### Extrait à lire
┌──
L’émotion était notable dimanche peu avant midi au moment où la descente dames a été annulée. La dernière d’une série de huit annulations de courses cumulées à Zermatt/Cervinia en deux ans. Des larmes ont coulé sur les visages des organisateurs, déçus de cet énième contre-coup à leur rêve de voir dévaler les meilleurs skieurs et skieuses de la planète en compétition au pied du Cervin. Toutefois la météo a déjoué leurs plans.
« Il y a de la frustration surtout pour les athlètes », assure Didier Défago, le concepteur de ce qui devait être la première piste transfrontalière de l’histoire de la Coupe du monde. « Mais nous devons faire avec les éléments, tout en garantissant la sécurité des athlètes avant tout. La visibilité était parfaite, tout comme la neige, Le vent en a décidé autrement. Mais au niveau de l’organisation, tout était en place. » Il s’agit de ne pas tout remettre en question.
└──
### Données fournies
┌──
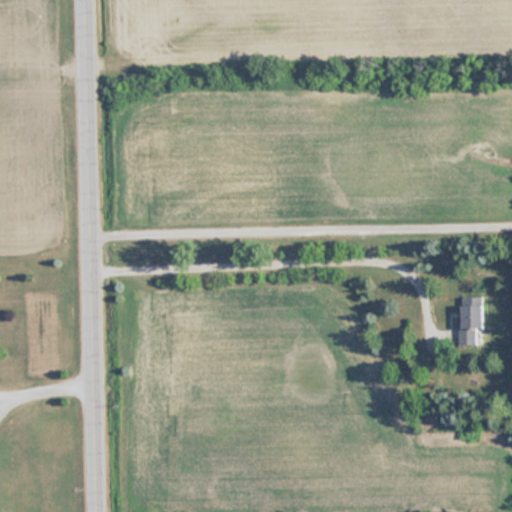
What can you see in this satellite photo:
road: (304, 226)
road: (96, 255)
road: (280, 258)
building: (473, 321)
road: (49, 391)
└──
### Travail demandé
(1) D'après l'article sur la descente dames annulée, qui a conçu la piste transfrontalière de Zermatt/Cervinia ?
(2) Recopiez fidèlement, dans l'article sur la descente dames annulée, le passage qui s'ouvre sur les mots « L’émotion était notable » et se clôt sur « remettre en question. ».
(3) Rédigez la suite de l'article sur la descente dames annulée, après sa dernière phrase.
Les lignes ne sont pas nécessaires pour ce travail.

### Réponses attendues
(1) Didier Défago.

(2)
L’émotion était notable dimanche peu avant midi au moment où la descente dames a été annulée. La dernière d’une série de huit annulations de courses cumulées à Zermatt/Cervinia en deux ans. Des larmes ont coulé sur les visages des organisateurs, déçus de cet énième contre-coup à leur rêve de voir dévaler les meilleurs skieurs et skieuses de la planète en compétition au pied du Cervin. Toutefois la météo a déjoué leurs plans.
« Il y a de la frustration surtout pour les athlètes », assure Didier Défago, le concepteur de ce qui devait être la première piste transfrontalière de l’histoire de la Coupe du monde. « Mais nous devons faire avec les éléments, tout en garantissant la sécurité des athlètes avant tout. La visibilité était parfaite, tout comme la neige, Le vent en a décidé autrement. Mais au niveau de l’organisation, tout était en place. » Il s’agit de ne pas tout remettre en question.

(3)
Des enseignements à tirer
À commencer par la piste. Construire le plus haut tracé de Coupe du monde entre 3700 et 2800 mètres d’altitude n’est de loin pas une sinécure, surtout lorsque celle-ci emprunte partiellement le revêtement d’un glacier. Dans ce contexte particulier et inhabituel, l’inauguration de la Gran Becca a suscité son lot de réactions. Tantôt positives pour sa vitesse et ses sauts spectaculaires, tantôt négatives pour sa faible déclivité et sa facilité. « Dans tous les projets, il y a 50% de personnes contentes et 50% de mécontentes. Mais il y a toujours des critiques constructives à prendre en considération », poursuit l’architecte des neiges morginois. « Il y a deux poids, deux mesures. Beaucoup me disent que c’est une bonne piste pour commencer la saison. Certains se plaignent car ils n’ont pas le temps de se préparer pour une descente. Mais celle-ci n’a pas de difficulté notoire et elle permet effectivement de bien se mettre en jambes pour la suite. »
Pour l’hiver prochain, pour autant que l’étape soit toujours au calendrier de la FIS, des détails devront toutefois être ajustés. « Il faudra notamment prendre en considération la température de la neige. Pour les hommes, elle était à -24° et dès qu’elle est en-dessous des -10°, cela pose un sérieux problème de glisse. La pluie tombée en début de semaine dernière a permis de créer une injection naturelle et la piste était alors bien plus rapide pour les filles. » Autre élément à évaluer: la quantité de chutes de neige. Inexistantes l’an dernier, elles ont été nombreuses ces dernières semaines. « Il y a eu beaucoup de précipitation cette année, ainsi les mouvements de terrain ont disparu et à certains endroits la piste était plus large que dans ma vision. »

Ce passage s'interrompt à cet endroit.